NJ Governor Chris Christie finally signed into law a bill calling for police patrol vehicles to be equipped with video cameras.
The new law will require all municipal police departments in the State of New Jersey to either equip patrol vehicles with in-car cameras or equip patrol officers with body cameras. The hope is that the footage will help courts “get it right” when deciding DWI cases and traffic matters.
Both the state Assembly and Senate initially passed the bill during the last legislative session, but it was pocket-vetoed by Christie when he failed to respond to the legislation.
In response to the pocket veto, NJ State Assemblyman Paul Moriarty reintroduced the bill; it was quickly approved by both the Assembly and the Senate.

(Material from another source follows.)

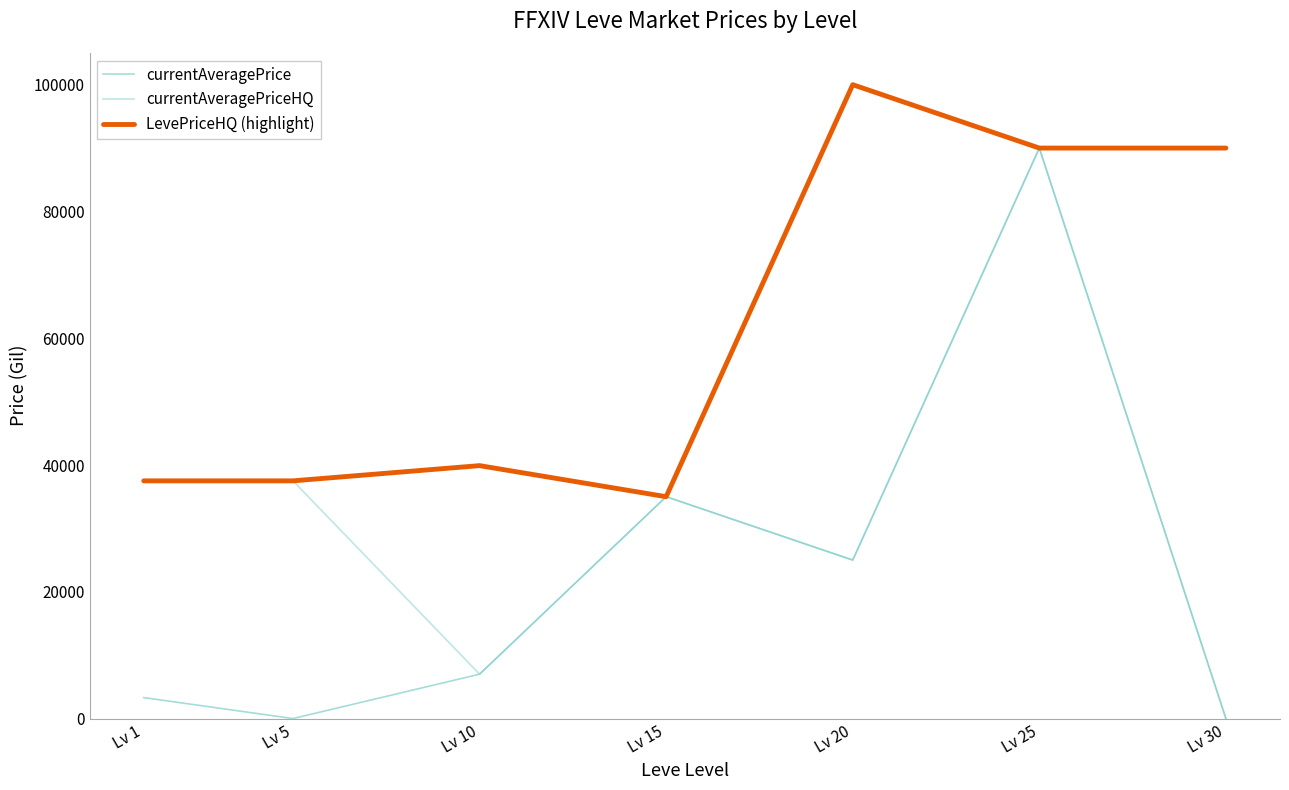

True or false: currentAveragePriceHQ and LevePriceHQ (highlight) cross at least once.

False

It is no coincidence that Moriarty sponsored both versions of the bill. He has been a big proponent of police cameras ever since his 2012 DWI arrest was captured on an in-car camera. The video footage was used to exonerate Moriarty of the charges and resulted in a dismissal of the case against him.
Moriarty noted that his support for the legislation stemmed not just from his own DWI case but also from a number of “recent controversies” involving law enforcement that were resolved because video footage was available to back up claims of police abuse.
Moreover, Moriarty said that in-car cameras will help the police because the footage they capture can be used to prove the innocence of wrongly accused officers.
The equipment needed to meet the law’s requirements will be funded through a $25 surcharge on all DWI convictions.